**Предложенный отрывок**
---------------
Книгу твою прочёл, и с удовольствием. Особенно рассказы. Вероятно, ты, как и все мы, слишком эмоциональные люди, зажигающиеся накоротко да ярко, всё же не романист и даже не повествователь. Роман твой – это всё те же рассказы, наброски, этюды, обрывки из отрывков, плохо, а то и никак между собой не соединённые. Сваленные вместе, они напоминают литературный капустник, в котором даже я, очень медленно и внимательно читающий книги, совсем заблудился, запутался, как тот герой в рассказе «По ягоды». Великолепном, кстати, рассказе, который покажется скучным горожанам, а меня вогнал в остолбенение, ибо я блудил, бывало, у поскотины, слыша собак и нюхая дым из бань.

Снова с удовольствием прочёл о двухголовом, всё о медведях, понравилось мне и про то, как детки ребёночка сделали и на лестнице его оставили. Быть может, он несколько бесстрастен и, наверное, от этой бесстрастной обыденности ещё более страшный, но я бы так не смог, непременно заорал бы, затопал сапогами, рубаху бы на груди порвал, а потом Марья б чинила рубаху-то.

Сама Марья сейчас в Коктебеле с Витькой, но сегодня, раньше на неделю, возвращается, хотя собиралась год и трепала себе и мне нервы очень сильно, да, видно, жирующих жидов не выдержала. Я их нынче более двух собравшихся вместе уже совсем не переношу, как, впрочем, и хохлацкого отброса, заполонившего матушку-Сибирь. Ну, что тебе ещё о книге? Да ничего. Сам не маленький, всё знаешь. Письмо яркое, уверенное, русское. Прыти молодой и самоуверенности особой я не обнаружил, провалов нет. Быть может, есть рассказы, которые и писать и печатать было необязательно, но они есть у всех у нас – это ведь тоже груз, и он тоже требует разгрузки и ослобонения.

Желаю тебе доброго здоровья и работы по душе. Я тоже работаю, и много. Раньше с обострениями пневмонии лежал, сейчас сажусь за стол – сроки жизни поджимают. Конечно, работать при воспалении, когда болит голова, немеют руки и мёрзнут ноги, не очень способно, но раз прежде много времени провёл в пустой болтовне, махании руками, в гоготе, роготе, а потом в пьянке, надо сейчас восполнять утерянное. По причине лёгких не ездил в Пензу и на юбилейный пленум и не скоро соберусь, наверное, в вояж.

Обнимаю, Виктор. Привет Майе.

12 июля 1985 г.

(В.К.Курбатову)

Дорогой Валентин! Да, я в Овсянке, с 15 июня, тогда как раньше приезжал к 9 мая. Не было у нас весны, лета тоже нет, ни у нас, ни у вас, и на всей планете беда за бедой, главная из них – в Канаде всё сгорело а Канада кормит полмира и нас тоже, с нашим передовым сельским хозяйством. Давно на Руси голода не было, так кабы он нас, да нас-то что, мы полупривычны, дитёв наших и особо внуков, побрасывающих хлебушек от невежестваа и сытости, врасплох не захватил бы.
---------------
**Фрагменты записей**
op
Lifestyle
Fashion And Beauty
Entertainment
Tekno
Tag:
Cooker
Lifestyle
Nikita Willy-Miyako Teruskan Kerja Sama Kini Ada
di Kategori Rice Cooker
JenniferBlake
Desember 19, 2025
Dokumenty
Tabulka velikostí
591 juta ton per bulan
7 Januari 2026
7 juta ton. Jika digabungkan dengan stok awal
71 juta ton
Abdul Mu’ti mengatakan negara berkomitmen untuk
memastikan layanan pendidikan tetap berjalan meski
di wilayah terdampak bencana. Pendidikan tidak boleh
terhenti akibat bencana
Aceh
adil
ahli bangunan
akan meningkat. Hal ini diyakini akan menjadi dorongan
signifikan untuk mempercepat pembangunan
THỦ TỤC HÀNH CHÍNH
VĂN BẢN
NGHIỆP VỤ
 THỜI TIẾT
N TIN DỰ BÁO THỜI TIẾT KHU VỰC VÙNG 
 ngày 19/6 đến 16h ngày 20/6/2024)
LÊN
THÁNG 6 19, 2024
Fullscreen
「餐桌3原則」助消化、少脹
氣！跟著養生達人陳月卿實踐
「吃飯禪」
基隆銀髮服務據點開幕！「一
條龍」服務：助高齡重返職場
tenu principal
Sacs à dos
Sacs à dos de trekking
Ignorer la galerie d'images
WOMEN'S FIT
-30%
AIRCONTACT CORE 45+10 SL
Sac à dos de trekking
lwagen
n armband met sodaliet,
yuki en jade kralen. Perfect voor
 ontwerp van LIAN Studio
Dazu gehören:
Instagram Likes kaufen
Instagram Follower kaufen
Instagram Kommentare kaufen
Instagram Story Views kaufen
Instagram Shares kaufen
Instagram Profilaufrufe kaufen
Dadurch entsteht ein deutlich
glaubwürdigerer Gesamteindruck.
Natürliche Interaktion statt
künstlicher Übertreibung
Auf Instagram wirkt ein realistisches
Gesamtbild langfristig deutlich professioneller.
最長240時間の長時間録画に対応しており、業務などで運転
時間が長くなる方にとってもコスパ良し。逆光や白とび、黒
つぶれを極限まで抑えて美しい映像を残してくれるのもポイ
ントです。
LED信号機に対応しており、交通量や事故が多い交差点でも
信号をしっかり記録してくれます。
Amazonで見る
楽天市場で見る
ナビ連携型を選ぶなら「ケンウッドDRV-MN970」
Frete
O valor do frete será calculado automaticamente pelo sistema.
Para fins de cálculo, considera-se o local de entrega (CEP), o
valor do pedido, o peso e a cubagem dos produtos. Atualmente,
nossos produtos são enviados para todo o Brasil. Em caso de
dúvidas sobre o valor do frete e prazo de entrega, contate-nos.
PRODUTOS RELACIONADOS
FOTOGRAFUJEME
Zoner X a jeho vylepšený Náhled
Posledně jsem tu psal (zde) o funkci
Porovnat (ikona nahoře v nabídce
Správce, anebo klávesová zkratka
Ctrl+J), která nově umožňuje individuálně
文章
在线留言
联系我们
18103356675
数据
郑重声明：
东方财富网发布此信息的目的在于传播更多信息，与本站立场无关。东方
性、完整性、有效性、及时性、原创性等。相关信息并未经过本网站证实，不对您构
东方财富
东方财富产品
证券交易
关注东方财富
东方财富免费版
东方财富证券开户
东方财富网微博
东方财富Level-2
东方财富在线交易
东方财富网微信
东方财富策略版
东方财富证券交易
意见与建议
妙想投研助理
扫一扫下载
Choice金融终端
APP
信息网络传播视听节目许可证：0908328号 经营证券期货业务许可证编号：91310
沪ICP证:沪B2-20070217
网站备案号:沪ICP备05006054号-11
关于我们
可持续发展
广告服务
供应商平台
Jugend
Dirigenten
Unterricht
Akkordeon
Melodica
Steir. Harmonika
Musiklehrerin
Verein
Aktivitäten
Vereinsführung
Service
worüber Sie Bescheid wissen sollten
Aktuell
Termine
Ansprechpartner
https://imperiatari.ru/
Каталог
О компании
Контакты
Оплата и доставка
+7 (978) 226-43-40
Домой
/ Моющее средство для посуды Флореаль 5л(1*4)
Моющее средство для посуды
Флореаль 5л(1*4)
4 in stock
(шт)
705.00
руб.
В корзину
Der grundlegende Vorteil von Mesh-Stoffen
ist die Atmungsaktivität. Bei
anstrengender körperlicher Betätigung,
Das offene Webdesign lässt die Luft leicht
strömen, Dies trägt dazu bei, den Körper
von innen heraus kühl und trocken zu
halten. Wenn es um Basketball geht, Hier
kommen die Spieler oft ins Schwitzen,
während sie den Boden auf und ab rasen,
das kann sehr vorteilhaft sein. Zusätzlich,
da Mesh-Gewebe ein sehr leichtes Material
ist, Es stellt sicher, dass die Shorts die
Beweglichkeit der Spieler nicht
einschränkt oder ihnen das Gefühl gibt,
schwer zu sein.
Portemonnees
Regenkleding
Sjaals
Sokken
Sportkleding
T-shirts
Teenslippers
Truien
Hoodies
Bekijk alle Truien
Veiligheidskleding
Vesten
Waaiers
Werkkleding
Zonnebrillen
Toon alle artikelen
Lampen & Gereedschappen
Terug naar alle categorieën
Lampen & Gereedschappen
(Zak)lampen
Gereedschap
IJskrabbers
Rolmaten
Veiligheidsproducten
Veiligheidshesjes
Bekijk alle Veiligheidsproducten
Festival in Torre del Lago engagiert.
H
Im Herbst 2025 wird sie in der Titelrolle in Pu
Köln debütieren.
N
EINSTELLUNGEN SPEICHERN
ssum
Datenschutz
---------------
**Задания**
(a) Перепишите из отрывка из писем фрагмент между словами «Желаю тебе доброго» и «(В.К.Курбатову)», включая эти слова.
(b) Ответьте по отрывку из писем на вопросы:
(i) Как называется рассказ, герой которого заблудился?
(ii) Где и с кем сейчас находится Марья?
(iii) С какого числа автор письма Валентину находится в Овсянке?

**Ответы**
(a)
Желаю тебе доброго здоровья и работы по душе. Я тоже работаю, и много. Раньше с обострениями пневмонии лежал, сейчас сажусь за стол – сроки жизни поджимают. Конечно, работать при воспалении, когда болит голова, немеют руки и мёрзнут ноги, не очень способно, но раз прежде много времени провёл в пустой болтовне, махании руками, в гоготе, роготе, а потом в пьянке, надо сейчас восполнять утерянное. По причине лёгких не ездил в Пензу и на юбилейный пленум и не скоро соберусь, наверное, в вояж.

Обнимаю, Виктор. Привет Майе.

12 июля 1985 г.

(В.К.Курбатову)

(b)
(i) «По ягоды».
(ii) В Коктебеле с Витькой.
(iii) С 15 июня.